§ **Exercise details**
Pull out every line of the records below that contains the string "part", treating uppercase and lowercase as different.

§ **Records to process**
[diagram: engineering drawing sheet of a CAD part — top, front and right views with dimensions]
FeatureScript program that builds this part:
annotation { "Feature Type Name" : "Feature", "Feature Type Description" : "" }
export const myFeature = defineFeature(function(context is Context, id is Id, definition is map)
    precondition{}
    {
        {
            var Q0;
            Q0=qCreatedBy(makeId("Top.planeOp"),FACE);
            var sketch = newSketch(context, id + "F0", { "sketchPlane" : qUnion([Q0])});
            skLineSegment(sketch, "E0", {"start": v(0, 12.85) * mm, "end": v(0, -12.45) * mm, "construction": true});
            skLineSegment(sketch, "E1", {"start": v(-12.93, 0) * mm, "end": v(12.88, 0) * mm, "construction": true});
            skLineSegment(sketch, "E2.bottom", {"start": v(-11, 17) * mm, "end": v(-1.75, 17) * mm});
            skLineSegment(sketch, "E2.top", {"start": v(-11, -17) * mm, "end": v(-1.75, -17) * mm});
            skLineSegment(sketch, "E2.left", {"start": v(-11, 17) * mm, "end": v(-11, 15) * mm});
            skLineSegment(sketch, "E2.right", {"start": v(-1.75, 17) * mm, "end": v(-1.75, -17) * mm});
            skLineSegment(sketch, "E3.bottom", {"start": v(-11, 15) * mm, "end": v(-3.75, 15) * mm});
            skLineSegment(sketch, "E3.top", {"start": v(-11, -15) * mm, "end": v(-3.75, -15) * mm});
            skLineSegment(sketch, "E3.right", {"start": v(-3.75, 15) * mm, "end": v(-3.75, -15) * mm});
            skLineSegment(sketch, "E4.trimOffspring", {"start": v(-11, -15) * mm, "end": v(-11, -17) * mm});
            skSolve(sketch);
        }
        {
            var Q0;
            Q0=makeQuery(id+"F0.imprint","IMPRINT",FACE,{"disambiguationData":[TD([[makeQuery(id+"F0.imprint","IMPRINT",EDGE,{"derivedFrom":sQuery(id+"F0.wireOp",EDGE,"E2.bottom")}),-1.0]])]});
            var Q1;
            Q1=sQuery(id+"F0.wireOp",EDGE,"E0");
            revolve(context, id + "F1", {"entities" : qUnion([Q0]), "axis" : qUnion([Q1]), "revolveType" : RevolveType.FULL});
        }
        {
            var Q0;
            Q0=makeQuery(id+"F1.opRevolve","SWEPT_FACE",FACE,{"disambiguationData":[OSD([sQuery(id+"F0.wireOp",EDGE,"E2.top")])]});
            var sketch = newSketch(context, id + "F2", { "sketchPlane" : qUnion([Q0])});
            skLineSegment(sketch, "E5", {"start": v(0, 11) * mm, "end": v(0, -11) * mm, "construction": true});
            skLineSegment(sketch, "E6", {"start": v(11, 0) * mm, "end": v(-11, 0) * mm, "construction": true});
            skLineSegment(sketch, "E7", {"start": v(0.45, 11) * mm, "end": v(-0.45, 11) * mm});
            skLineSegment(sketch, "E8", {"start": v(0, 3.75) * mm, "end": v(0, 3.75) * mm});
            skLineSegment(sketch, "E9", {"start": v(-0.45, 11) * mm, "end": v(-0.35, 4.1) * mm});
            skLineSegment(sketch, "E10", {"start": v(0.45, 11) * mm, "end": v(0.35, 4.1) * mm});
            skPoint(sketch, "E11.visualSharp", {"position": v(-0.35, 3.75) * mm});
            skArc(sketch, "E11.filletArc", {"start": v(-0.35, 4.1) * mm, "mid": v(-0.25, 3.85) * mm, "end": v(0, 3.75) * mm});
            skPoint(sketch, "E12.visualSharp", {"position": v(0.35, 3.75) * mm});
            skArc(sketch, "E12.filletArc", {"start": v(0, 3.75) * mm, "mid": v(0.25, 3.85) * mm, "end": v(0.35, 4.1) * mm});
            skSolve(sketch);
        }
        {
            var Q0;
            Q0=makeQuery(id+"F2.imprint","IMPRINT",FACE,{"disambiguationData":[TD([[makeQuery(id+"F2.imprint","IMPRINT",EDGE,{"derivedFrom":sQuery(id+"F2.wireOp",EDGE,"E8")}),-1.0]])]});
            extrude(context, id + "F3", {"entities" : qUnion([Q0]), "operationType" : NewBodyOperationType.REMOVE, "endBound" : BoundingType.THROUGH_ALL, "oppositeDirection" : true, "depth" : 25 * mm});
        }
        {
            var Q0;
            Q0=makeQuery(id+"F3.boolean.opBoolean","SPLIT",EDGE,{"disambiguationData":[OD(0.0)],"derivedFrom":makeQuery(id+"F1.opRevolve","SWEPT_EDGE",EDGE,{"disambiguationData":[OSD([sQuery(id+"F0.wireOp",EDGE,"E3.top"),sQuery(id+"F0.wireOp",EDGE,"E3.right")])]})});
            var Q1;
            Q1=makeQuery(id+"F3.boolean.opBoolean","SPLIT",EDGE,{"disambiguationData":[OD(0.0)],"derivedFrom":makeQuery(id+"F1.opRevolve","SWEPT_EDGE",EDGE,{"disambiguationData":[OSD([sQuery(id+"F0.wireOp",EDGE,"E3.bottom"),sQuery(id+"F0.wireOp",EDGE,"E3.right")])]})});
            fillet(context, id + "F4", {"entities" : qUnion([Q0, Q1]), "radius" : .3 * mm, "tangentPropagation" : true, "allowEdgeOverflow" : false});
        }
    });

§ **Worked solution**
[diagram: engineering drawing sheet of a CAD part — top, front and right views with dimensions]
FeatureScript program that builds this part:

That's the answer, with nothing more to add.